Peter Mayhew’s Chewbacca costume from Revenge of the Sith was on display, along with a realistic Yoda likeness and a murderer’s row of original trilogy costumes: Luke Skywalker’s X-Wing fighter outfit (worn by Mark Hamill in A New Hope), Han Solo’s Bespin fatigues and Leia’s cold-weather Hoth gear (worn by Harrison Ford and Carrie Fisher in The Empire Strikes Back), and Lando Calrissian’s Rebel Alliance General uniform (worn by Billy Dee Williams in Return of the Jedi).

The exhibition also featured an interactive component that allowed you to design your own Star Wars character and make choices that would shape his or her identity. I designed a Wookie named Chubaka: a phonetic, Tokyo-appropriate Star Wars pun on the Japanese words chu or chuu and baka, which together translate out to mean “middle idiot.” (You can read more about the influence of Japanese phonetics on Star Wars here.)

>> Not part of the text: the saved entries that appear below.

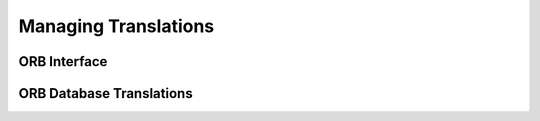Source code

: Managing Translations
=======================




ORB Interface
--------------


ORB Database Translations
--------------------------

6. The Elephants in the Vehicle Design Room

The lumbering Gorilla Walkers at the end of The Last Jedi weren’t the only bad-guy vehicles influenced by members of the animal kingdom. Sound designers combined an elephant’s scream with the noise of a car driving on a wet road to produce the instantly recognizable roar of Imperial TIE Fighters. The Industrial Light & Magic team also studied elephants in motion to perfect the movements of the original AT-AT Walkers in The Empire Strikes Back.

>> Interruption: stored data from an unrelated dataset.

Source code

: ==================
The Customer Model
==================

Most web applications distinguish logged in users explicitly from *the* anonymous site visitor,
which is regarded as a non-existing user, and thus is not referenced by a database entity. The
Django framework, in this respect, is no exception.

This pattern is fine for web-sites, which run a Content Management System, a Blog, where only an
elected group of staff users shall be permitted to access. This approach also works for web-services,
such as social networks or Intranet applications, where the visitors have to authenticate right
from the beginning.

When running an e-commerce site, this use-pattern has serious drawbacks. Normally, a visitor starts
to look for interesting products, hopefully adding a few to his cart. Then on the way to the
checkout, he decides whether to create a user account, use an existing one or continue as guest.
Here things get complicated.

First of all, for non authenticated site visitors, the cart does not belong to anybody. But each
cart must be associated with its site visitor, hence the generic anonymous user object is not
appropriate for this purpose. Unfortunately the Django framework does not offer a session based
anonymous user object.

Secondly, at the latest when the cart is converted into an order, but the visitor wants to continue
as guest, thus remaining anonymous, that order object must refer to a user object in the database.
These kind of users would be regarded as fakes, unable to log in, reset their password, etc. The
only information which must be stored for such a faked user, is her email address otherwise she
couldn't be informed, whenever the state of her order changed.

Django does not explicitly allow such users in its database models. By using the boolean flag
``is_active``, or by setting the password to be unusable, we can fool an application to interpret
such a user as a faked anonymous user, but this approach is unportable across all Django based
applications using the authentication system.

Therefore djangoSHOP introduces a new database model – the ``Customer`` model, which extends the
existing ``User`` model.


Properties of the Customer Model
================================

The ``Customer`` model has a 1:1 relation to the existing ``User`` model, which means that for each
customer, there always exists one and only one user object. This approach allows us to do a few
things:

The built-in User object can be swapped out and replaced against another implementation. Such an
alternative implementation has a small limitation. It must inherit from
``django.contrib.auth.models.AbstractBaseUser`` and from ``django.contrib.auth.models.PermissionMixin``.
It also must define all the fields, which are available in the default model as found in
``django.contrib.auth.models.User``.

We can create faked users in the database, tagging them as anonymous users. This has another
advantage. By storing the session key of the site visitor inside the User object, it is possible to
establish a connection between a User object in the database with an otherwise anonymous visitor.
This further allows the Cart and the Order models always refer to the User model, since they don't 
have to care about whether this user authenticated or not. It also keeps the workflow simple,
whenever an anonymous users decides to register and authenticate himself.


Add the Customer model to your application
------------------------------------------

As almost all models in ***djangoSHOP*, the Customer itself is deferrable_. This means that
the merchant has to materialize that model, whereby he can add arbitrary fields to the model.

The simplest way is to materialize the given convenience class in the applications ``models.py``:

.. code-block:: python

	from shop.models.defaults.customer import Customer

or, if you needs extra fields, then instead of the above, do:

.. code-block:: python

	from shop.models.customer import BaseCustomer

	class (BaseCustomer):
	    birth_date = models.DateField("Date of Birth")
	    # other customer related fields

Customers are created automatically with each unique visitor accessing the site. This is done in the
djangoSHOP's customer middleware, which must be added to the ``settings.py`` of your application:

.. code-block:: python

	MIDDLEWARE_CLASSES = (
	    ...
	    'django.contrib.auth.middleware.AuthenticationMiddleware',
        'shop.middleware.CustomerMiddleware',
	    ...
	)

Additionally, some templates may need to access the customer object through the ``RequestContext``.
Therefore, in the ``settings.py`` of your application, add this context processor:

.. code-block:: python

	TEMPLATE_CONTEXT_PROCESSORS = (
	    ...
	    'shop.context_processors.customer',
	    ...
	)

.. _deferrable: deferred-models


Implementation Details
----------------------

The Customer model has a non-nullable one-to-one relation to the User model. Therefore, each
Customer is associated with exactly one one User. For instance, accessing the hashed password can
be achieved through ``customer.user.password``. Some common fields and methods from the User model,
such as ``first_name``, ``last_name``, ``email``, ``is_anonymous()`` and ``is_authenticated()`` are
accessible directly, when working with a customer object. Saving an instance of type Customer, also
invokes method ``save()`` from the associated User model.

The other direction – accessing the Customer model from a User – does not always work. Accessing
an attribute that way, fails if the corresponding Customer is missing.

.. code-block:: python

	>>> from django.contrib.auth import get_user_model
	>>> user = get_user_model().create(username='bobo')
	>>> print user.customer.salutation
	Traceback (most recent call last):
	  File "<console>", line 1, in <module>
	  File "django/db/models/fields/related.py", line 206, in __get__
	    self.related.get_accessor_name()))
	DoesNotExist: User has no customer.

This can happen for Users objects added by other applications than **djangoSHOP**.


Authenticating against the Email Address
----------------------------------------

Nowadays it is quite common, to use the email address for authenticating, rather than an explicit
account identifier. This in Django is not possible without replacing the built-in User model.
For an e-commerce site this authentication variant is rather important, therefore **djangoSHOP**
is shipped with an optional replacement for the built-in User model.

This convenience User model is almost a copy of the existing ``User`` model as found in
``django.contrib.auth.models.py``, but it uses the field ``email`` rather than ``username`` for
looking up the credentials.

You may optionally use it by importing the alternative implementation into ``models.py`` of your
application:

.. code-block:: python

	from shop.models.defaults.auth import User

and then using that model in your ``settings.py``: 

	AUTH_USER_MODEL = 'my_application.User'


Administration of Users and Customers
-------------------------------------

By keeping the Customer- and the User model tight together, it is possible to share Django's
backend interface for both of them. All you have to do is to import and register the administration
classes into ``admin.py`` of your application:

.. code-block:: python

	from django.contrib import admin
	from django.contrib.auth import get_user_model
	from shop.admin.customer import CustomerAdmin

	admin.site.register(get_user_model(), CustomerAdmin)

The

Visual effects artist Joe Johnston, who would eventually go on to direct films like Honey, I Shrunk the Kids and Captain America: The First Avenger, provided concept art for such things as the Death Star surface and its laser cannons.

7. Where Can I Get a Millennium Falcon Burger?

Johnston also inked detailed concept art for the Millennium Falcon. Some of the original production models used to capture footage of the Falcon and other ships were on display at the exhibition, as well. According to the display placards, George Lucas based the Falcon’s radial shape on a hamburger, of all things. The asymmetrical cockpit was leftover from an earlier design for a different-looking ship, while the mandibles were added to give the Falcon a readily identifiable front and back.

Is there any justifiable reason why we haven’t yet seen elaborate Millennium Falcon Burgers flying out of food trucks or restaurant chains? Chefs of the world, get your priorities straight. Someone needs to get on top of the Falcon Burger pronto.

8. Runny Makeup Determined the Color of Pilot Visors

There’s a reason the visors on the helmets of Rebel pilots were tinted yellow. It’s because the heat was so intense during the filming of the cockpit scenes that the makeup started to run on the actors’ faces.

At the exhibition, visitors could get in close enough to see the battle-damaged scuffs and visor cracks on the helmets. A bust of Darth Vader’s unhelmeted mask was on display, too. It’s enough to make an aspiring conventioneer want to shell out big money for their very own high-end Anovos Star Wars helmet replica. Anyone got a few hundred smackeroos lying around that they haven’t already spent on 6-inch Star Wars: The Black Series action figures? No? Well, alrighty then. Onward to the penultimate prequels section …

9. Mace Windu Swings Purple Because He’s a Bad Mofo

Not every costume at the exhibition was behind glass. Open displays in the last couple of rooms showed off a number of original costumes from the prequels, including three different outfits worn by Natalie Portman as Queen Amidala. From behind rails, Hayden Christensen’s Sand People-hunting swoop bike and darker brown Revenge of the Sith robes also shared the same air as visitors, as did Mark Hamill’s black Luke costume from Return of the Jedi. Ewan MacGregor’s Obi-Wan costume and Matt Sloan and Ben Cook’s costumes as supporting Jedi Masters (respectively, Plo Koon and the tentacle-headed Kit Fisto) rounded out the threads on display.

One interesting fact that I had maybe heard in the past but forgotten about was that Samuel L. Jackson requested his own unique lightsaber from George Lucas when he signed on to play Mace Windu. That’s how he came to bear the only major movie lightsaber that’s not red, blue, or green. Purple is and ever shall be Mace Windu’s laser-sword color. I like to believe that Jackson had a pocket in his Jedi robes for his Pulp Fiction wallet and that his lightsaber handle was inscribed with the PG-friendly words, “Bad Mofo,” but that’s just my own wishful thinking.

10. The Evolving Nature of Darth Vader and His Castle

The climactic piece of the exhibition was a glowing red-and-blue display with David Prowse’s O.G. Darth Vader costume from Return of the Jedi. An early John Mollo sketch of Vader shows the Sith Lord wearing a samurai-like outfit with a more pronounced hilt on his lightsaber and a German World War II helmet and gas mask over his head. Thinking that it would be situated in the snow, McQuarrie had drawn up a design for Vader’s castle as far back as The Empire Strikes Back; but of course, we wouldn’t actually see the castle onscreen until years later, when it showed up on the lava planet of Mustafar in Rogue One: A Star Wars Story.

There’s no telling where on the global map Star Wars Identities: The Exhibition will pop up next. It’s toured the world for almost eight years now. The first exhibition took place in Montreal from April to September 2012, and we broke the news about it way back in November 2011. There was a two-month gap between the Sydney and Tokyo exhibitions, so keep an eye on the official website, and with any luck, Star Wars Identities will be coming to a city near you in the future.